How Crossword Puzzles Can Improve Your Information Security Posture
This may come as a surprise to people who know me, but I’ve recently developed a love for crossword puzzles. Aside from challenging our brains and keeping us sharp, I’ve learned that crosswords can be quite fun. In particular, they are full of puns and jokes that so many of us get a kick out of.
In addition to crossword puzzles being fun, they can also help us learn a number of different information security lessons. What could those lessons be? I offer seven ways in which crosswords can help improve our information security postures.
1. Check yourself first: When something doesn’t go as expected or doesn’t work, many of us have a tendency to search externally for the problem. Crosswords teach us that a well-edited puzzle is usually correct. If the clue doesn’t seem to make sense or the letters don’t fit, it’s seldom the puzzle that’s the problem. In other words, what we learn from crosswords is that if we can’t figure something out, more often than not, we’re the problem. Rather than looking externally for the source of the problem, we need to look in the mirror. This a valuable lesson in security as well. How many times has feedback been provided to our security teams, only to be met with finger-pointing, blame, excuses, and rationalization on our part.
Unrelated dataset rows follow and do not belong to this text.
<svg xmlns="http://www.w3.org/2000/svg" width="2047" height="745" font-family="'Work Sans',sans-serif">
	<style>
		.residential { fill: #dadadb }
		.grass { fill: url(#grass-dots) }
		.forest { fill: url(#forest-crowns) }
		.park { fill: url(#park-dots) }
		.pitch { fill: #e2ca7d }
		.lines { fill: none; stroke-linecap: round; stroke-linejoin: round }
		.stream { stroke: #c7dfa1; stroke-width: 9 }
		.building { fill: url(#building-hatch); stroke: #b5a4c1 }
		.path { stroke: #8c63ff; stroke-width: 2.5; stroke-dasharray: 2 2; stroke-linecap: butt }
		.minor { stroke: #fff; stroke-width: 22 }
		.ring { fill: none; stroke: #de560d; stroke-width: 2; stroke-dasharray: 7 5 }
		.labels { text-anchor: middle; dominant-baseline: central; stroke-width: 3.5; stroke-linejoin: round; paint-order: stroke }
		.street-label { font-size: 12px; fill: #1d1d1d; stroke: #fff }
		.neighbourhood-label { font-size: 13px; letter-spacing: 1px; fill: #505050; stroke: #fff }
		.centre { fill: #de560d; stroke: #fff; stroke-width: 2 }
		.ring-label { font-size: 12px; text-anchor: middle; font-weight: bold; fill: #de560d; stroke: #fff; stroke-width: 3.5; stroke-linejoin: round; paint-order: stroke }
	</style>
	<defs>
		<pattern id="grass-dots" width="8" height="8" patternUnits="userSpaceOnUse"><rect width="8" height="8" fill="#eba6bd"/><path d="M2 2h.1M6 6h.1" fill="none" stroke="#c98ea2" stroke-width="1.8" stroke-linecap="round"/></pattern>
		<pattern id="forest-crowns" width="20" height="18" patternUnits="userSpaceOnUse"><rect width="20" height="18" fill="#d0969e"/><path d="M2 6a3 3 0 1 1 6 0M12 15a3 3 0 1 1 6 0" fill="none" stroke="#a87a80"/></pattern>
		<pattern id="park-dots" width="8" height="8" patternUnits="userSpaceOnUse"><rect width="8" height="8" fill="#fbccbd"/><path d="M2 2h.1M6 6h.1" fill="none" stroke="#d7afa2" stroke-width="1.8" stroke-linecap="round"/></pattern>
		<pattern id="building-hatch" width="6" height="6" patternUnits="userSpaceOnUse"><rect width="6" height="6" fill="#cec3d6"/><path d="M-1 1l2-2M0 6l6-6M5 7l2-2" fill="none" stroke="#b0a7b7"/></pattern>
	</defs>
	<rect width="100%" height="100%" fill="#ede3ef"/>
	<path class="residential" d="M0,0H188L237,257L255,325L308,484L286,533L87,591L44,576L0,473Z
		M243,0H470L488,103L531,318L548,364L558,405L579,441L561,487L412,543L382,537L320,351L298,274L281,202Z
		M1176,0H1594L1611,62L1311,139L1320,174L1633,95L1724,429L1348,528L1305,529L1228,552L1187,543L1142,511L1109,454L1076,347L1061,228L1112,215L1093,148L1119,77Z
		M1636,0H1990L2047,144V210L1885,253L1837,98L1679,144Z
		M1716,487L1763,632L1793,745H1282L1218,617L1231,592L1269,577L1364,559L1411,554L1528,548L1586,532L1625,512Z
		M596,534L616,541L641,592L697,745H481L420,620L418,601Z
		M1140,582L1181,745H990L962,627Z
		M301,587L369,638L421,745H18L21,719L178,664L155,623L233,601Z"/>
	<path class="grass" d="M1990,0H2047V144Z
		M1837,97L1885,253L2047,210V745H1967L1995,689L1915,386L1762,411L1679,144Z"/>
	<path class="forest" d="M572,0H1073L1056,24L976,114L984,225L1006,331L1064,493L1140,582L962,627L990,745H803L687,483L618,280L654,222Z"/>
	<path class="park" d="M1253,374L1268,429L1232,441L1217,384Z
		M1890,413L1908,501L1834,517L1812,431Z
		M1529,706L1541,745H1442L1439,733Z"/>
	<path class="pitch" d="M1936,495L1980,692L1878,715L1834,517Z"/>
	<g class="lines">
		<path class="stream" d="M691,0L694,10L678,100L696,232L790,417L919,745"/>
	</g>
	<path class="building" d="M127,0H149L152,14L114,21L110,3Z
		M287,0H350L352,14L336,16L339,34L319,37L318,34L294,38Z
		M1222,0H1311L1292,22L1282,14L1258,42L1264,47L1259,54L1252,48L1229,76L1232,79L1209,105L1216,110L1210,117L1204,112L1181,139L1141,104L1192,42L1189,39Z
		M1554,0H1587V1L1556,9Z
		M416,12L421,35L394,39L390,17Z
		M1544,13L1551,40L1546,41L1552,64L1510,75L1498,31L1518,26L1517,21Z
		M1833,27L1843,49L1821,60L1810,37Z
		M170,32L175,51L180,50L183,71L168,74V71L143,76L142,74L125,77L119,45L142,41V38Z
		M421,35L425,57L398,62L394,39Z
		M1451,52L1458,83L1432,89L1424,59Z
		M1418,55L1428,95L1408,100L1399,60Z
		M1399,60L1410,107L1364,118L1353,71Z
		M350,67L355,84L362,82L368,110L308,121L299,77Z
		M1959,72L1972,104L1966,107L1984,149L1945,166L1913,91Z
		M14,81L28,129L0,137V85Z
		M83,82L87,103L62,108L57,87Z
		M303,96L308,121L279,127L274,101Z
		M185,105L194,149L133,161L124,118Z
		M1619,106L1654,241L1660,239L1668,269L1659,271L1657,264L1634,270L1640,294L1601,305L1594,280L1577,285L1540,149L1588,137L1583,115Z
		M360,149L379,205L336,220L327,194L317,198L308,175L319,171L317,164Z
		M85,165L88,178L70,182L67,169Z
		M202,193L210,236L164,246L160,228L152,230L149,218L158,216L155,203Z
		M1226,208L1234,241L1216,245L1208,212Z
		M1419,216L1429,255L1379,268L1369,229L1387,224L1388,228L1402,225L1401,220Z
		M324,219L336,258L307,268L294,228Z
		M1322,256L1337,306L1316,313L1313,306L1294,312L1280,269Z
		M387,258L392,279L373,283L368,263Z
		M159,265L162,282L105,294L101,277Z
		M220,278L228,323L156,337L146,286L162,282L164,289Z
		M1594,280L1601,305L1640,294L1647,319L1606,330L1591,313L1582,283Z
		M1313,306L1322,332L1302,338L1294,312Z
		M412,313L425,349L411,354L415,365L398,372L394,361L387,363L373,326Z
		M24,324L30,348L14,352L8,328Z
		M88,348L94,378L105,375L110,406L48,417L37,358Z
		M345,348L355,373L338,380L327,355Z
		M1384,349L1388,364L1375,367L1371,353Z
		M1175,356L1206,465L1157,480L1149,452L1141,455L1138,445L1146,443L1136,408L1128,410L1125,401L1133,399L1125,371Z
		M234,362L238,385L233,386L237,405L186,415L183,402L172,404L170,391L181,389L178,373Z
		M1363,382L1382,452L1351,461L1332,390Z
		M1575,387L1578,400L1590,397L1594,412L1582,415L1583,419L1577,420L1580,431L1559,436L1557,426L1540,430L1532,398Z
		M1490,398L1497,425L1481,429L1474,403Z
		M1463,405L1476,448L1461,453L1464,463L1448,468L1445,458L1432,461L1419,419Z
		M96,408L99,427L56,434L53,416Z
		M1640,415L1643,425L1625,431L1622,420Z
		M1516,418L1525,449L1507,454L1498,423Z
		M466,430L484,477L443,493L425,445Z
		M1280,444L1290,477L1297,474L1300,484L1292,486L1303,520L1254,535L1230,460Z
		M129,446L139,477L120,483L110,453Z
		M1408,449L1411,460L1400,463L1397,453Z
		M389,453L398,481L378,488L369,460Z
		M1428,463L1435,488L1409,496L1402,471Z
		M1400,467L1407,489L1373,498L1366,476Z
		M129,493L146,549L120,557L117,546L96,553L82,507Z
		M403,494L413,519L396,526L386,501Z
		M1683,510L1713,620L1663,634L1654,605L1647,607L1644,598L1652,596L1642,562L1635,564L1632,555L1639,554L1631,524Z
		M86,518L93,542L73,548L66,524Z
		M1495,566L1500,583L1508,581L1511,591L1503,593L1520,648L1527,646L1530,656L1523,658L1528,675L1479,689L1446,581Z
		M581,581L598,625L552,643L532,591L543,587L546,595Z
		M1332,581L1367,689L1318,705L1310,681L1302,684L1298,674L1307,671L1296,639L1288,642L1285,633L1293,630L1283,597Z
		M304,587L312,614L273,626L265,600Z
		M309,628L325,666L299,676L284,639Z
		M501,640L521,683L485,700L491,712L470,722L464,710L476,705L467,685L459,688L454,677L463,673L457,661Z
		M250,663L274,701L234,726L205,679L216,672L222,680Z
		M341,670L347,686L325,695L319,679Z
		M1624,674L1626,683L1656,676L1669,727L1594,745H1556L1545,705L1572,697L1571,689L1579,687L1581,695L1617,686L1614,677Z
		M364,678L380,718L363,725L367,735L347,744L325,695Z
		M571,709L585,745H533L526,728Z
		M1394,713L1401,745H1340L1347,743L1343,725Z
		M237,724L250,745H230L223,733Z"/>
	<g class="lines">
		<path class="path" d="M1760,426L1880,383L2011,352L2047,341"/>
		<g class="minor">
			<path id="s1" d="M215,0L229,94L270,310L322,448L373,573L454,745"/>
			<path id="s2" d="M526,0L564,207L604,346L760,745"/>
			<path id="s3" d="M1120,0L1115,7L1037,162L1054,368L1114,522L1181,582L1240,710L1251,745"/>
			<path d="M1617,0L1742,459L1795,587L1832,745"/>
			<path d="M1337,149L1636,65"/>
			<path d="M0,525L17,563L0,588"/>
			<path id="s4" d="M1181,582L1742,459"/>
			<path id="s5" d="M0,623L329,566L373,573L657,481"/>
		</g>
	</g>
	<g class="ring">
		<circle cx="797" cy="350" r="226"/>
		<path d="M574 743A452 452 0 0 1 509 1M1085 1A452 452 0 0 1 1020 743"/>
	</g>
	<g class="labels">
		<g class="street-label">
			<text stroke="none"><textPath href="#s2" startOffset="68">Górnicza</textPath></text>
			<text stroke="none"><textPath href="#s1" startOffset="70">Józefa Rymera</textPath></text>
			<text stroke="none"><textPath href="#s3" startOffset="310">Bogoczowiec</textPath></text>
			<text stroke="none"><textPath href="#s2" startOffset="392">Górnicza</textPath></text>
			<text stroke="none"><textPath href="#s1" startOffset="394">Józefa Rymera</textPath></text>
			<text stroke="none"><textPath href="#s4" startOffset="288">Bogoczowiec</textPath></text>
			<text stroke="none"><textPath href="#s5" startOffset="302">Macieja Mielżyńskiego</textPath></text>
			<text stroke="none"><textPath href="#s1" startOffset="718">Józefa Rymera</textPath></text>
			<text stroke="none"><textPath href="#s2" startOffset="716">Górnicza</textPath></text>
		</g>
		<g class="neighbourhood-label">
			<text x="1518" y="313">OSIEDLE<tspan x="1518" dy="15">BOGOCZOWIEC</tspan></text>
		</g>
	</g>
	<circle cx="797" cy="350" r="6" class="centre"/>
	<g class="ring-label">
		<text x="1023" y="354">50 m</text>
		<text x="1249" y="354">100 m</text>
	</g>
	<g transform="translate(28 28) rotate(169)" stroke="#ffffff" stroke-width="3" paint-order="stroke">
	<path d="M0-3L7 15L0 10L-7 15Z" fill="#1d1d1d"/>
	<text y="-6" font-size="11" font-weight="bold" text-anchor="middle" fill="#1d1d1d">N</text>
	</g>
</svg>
What if we were to shift our perspective and consider that perhaps we are the source of the issues, and that we can adapt our approach and improve our capabilities to address them?
2. Know what you know: It’s important to know where you’re strong and what you know. In a crossword, there are some clues that you get right away and some words that you can fill in immediately with confidence and without needing to think much. On the other hand, there are some clues that cause you to scratch your head in bewilderment and leave you puzzled. In those cases, you must try to fill in the known around the unknown in the hopes that you will recall a word, understand the clue, or fill in enough letters to recognize the word. In security, we can learn a similar lesson. There are areas in which we are strong and knowledgeable. They are seldom a challenge for us. However, when we come across an area where are less strong and have little to no knowledge, how we approach it makes all the difference. In many cases, we can fill in the known around the unknown, chipping away at the problem until we make it solvable. Unfortunately, far too often, we have a tendency to look upon the unknown as an unsolvable or untenable problem. This has the unfortunate consequence of doing our security programs a disservice.
3. Justify your words: Think you know the answer? Check some of the neighboring words to see if your answer fits. The same holds true in security. If you think you’ve identified a solution to a problem, check in with your security policy, processes, and architecture to see if yours is a good fit.
4. Experience pays off: Crosswords get easier the more you do them. Not only do you learn new words, but you begin to notice patterns, make inferences from the clues themselves, and learn common words that often appear in puzzles. The security profession is no different. Each time you solve a security problem or work a given issue, you learn. Over time, this experience pays off in allowing you to approach the next challenge a bit older and wiser. If you don’t yet have the experience, look for assistance from someone who does.
5. Keep at it: If you feel stuck and can’t get anywhere with a crossword puzzle, it’s usually helpful to come back to it later with a fresh mind. Security is quite similar. Often times, the unsolvable becomes solvable when we look at it from a different angle and with a fresh mind.
6. Sharing is not cheating: Part of the fun of crosswords is leaning on others to help you solve the puzzle. While looking up answers is considered cheating, sharing with others is not. In security, our peers have often encountered and addressed situations or issues we may be challenged by. Swallowing your pride a bit and realizing that you may not have all the answers allows you to be open to help and advice from others. This, in turn, facilitates better solutions and overall improvement of the security program. Of course, that results in an improved security posture.
7. Fun is everywhere you look: How many people fume at the news but never once look at the crossword puzzle? Frustration and disappointment is everywhere you look in the paper, but so is joy and amusement. I believe this to be true in security as well. It’s all too easy to get lost in everything that is wrong or isn’t going well in a security program. But it’s also possible to focus on the positive and see gaps and opportunities for improvement. When we look at our security programs in that light, we can work towards improving our respective security postures.